_Section de texte_:
****************************************

En début d’année scolaire, comment faites-vous pour trouver votre place dans l’espace de la classe ?
En début d’année, je crée un espace organisationnel et relationnel avec mon nouvel élève. Mais avant de commencer l’accompagnement, je commence par contacter au plus tôt la direction de l’établissement et pour organiser une rencontre avec les enseignants. Nous faisons alors le point sur les objectifs que l’on se fixe vis-à-vis de l’élève selon son profil. Lors de ces réunions, je demande toujours si l’élève est droitier ou gaucher. C’est très important pour l’installation en classe : s’il est droitier et que je suis placée à sa droite, je ne vois pas ce qu’il écrit en même temps qu’il l’écrit, car son bras le cache. Cela peut nous faire perdre un temps précieux.
Concernant ma place dans la classe, l’important est que je puisse aider mon élève sans gêner personne, qu’il s’agisse d’un enfant placé derrière moi et qui aurait du mal à voir le tableau, ou de l’enseignant qui a besoin de se déplacer dans la salle avec fluidité.
Par conséquent, je suis en général placée sur un côté de la classe, et plutôt devant : c’est préférable pour la concentration de l’élève.
En termes d’aménagements, à quelles difficultés êtes-vous en général confrontée dans votre travail d’accompagnant ?
A des bureaux trop petits ! C’est-à-dire, trop petits pour qu’un adulte puisse s’y installer et y poser quelques affaires en plus de celles de l’élève qu’il accompagne. Le cahier, la trousse, le livre… c’est déjà parfois un peu trop sur la table pour l’enfant. Et puis il y a le cartable, toujours encombrant et pour lequel on n’a toujours pas de solution et qui ne facilite pas mes déplacements dans la classe: c’est important car souvent, je bouge pour laisser l’élève « respirer ». En tant qu’AESH, on n’a pas toujours la possibilité de le faire car certains troubles du comportement ne le permettent pas. Mais si cela est envisageable, il est primordial de lui laisser de l’espace : rendez-vous compte, il a toujours quelqu’un sur le dos… Même si c’est quelqu’un qui lui veut du bien, à la fin c’est étouffant !
L’idéal serait que les AESH aient un espace à eux, pour ces moments de retrait. Cela nous permettrait pendant ce temps de mettre quelques notes au propre, par exemple. Mais dans la réalité, l’accompagnant n’a bien souvent nulle part où se poser, les enseignants ayant déjà du mal à trouver de l’espace pour leurs propres installations. Nous n’avons pas l’occasion d’en parler avec les enseignants qui sont déjà débordés par leurs propres besoins en termes d’aménagement.
Avez-vous l’occasion de discuter précisément de ces questions d’aménagement avec le reste de l’équipe éducative ?
Assez peu, en fait. Il y a la réunion annuelle des ESS (Équipes de suivi de la scolarisation) qui interviennent sur le projet éducatif de l’enfant que j’accompagne. Lors de cette réunion, mon responsable, le directeur de l’établissement, les enseignants, les intervenants spécialistes, les parents et moi-même échangeons sur ce qui se passe à l’école concernant l’élève. Je participe aussi au conseil d’école.

****************************************

_Liste des enregistrements_:
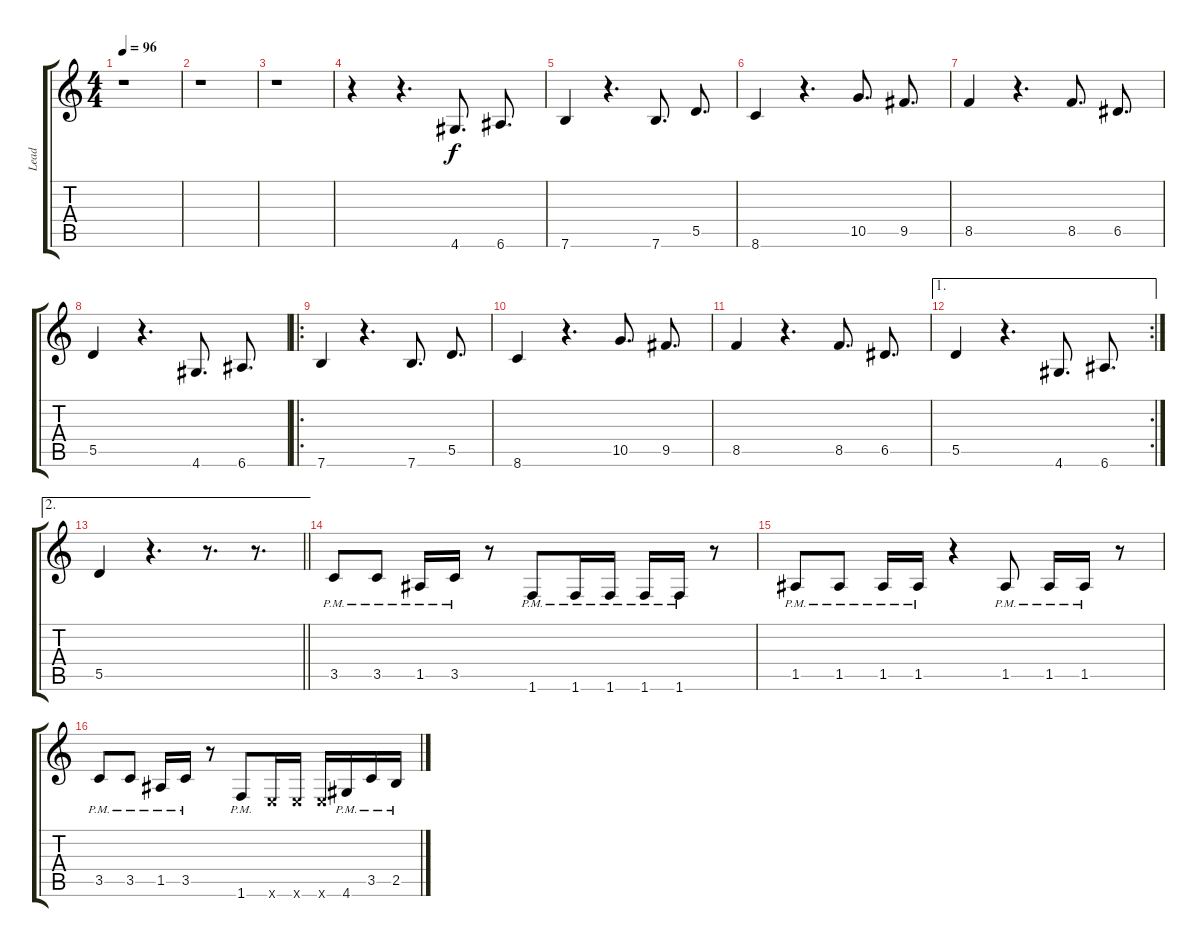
\track ("Lead" "Lead") {instrument overdrivenguitar}
\staff {score tabs}
\tuning (E4 B3 G3 D3 A2 E2) {hide}
\ts (4 4)
\tempo 96
\clef g2
\ks c
r.1{dy f instrument overdrivenguitar} |
r.1 |
r.1 |
r.4 r.4{d} 4.6.8{d} 6.6.8{d} |
7.6.4 r.4{d} 7.6.8{d} 5.5.8{d} |
8.6.4 r.4{d} 10.5.8{d} 9.5.8{d} |
8.5.4 r.4{d} 8.5.8{d} 6.5.8{d} |
5.5.4 r.4{d} 4.6.8{d} 6.6.8{d} |
\ro
7.6.4 r.4{d} 7.6.8{d} 5.5.8{d} |
8.6.4 r.4{d} 10.5.8{d} 9.5.8{d} |
8.5.4 r.4{d} 8.5.8{d} 6.5.8{d} |
\ae 1
\rc 2
5.5.4 r.4{d} 4.6.8{d} 6.6.8{d} |
\ae 2
\barLineRight lightlight
5.5.4 r.4{d} r.8{d} r.8{d} |
3.5{pm}.8{instrument overdrivenguitar} 3.5{pm}.8 1.5{pm}.16 3.5{pm}.16 r.8 1.6{pm}.8 1.6{pm}.16 1.6{pm}.16 1.6{pm}.16 1.6{pm}.16 r.8 |
1.5{pm}.8 1.5{pm}.8 1.5{pm}.16 1.5{pm}.16 r.4 1.5{pm}.8 1.5{pm}.16 1.5{pm}.16 r.8 |
3.5{pm}.8 3.5{pm}.8 1.5{pm}.16 3.5{pm}.16 r.8 1.6{pm}.8 0.6{x}.16 0.6{x}.16 0.6{x}.16 4.6{pm}.16 3.5{pm}.16 2.5{pm}.16
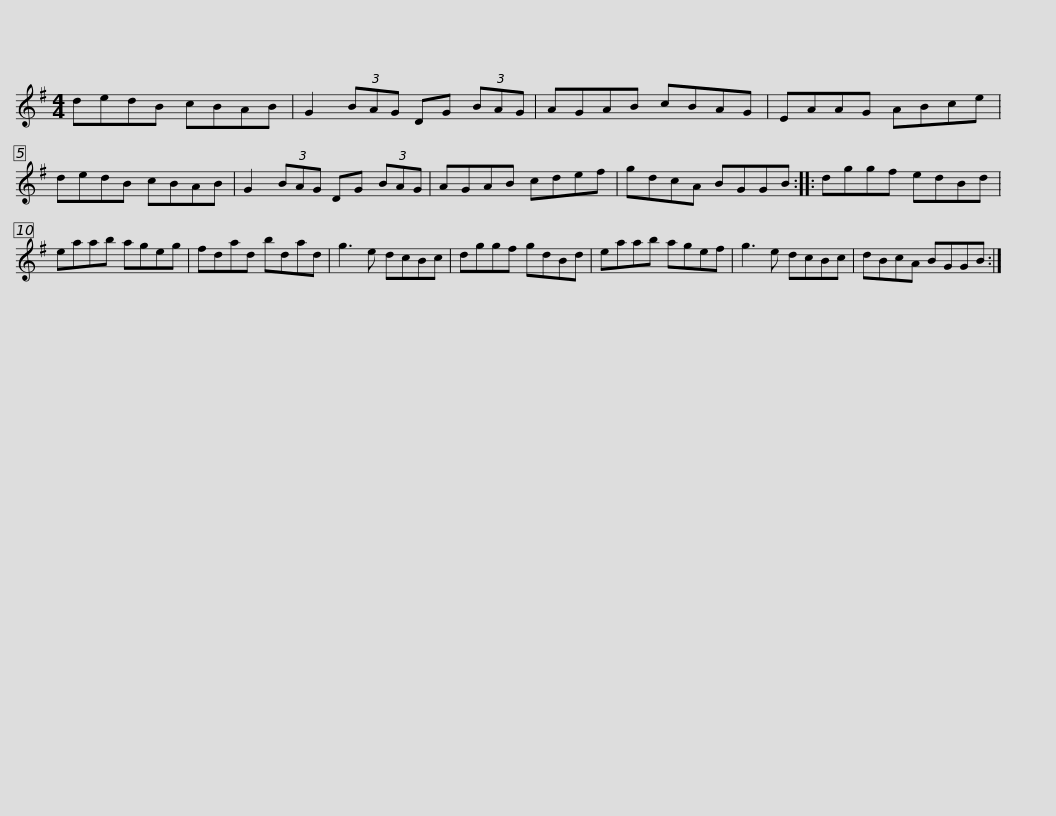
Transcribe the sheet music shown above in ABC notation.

X:1
L:1/8
M:4/4
I:linebreak $
K:G
V:1 treble
V:1
 dedB cBAB | G2 (3BAG DG (3BAG | AGAB cBAG | EAAG ABce | dedB cBAB |$ %5
 G2 (3BAG DG (3BAG | AGAB cdef | gdcA BGGB :: dggf edBd | eaab ageg |$ %10
 fdad bdad | g3 e dcBc | dggf gdBd | eaab agef | g3 e dcBc |$ %15
 dBcA BGGB :| %16
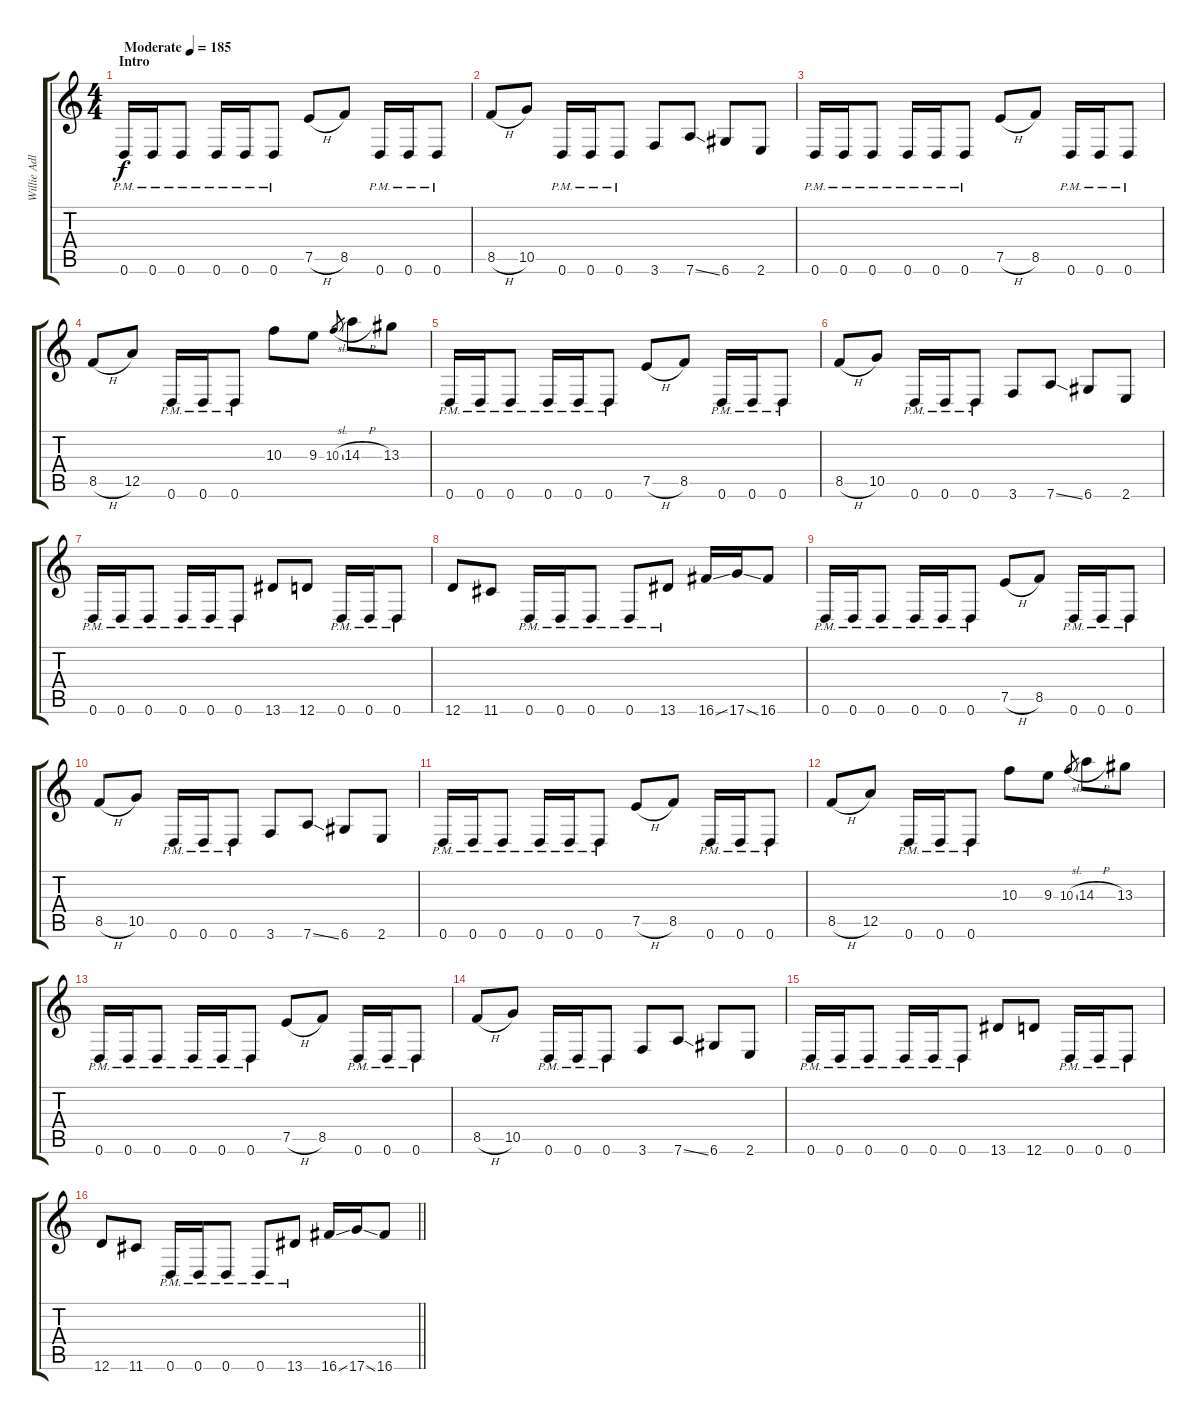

****************************************

_Travail à réaliser_: Dans le texte sur le travail d'accompagnant, reprenez le passage qui commence par « Concernant ma place » et se poursuit jusqu'à « concentration de l’élève. », en remplaçant « classe » par « pièce ».

_Résultat ci-dessous_:
Concernant ma place dans la pièce, l’important est que je puisse aider mon élève sans gêner personne, qu’il s’agisse d’un enfant placé derrière moi et qui aurait du mal à voir le tableau, ou de l’enseignant qui a besoin de se déplacer dans la salle avec fluidité.
Par conséquent, je suis en général placée sur un côté de la pièce, et plutôt devant : c’est préférable pour la concentration de l’élève.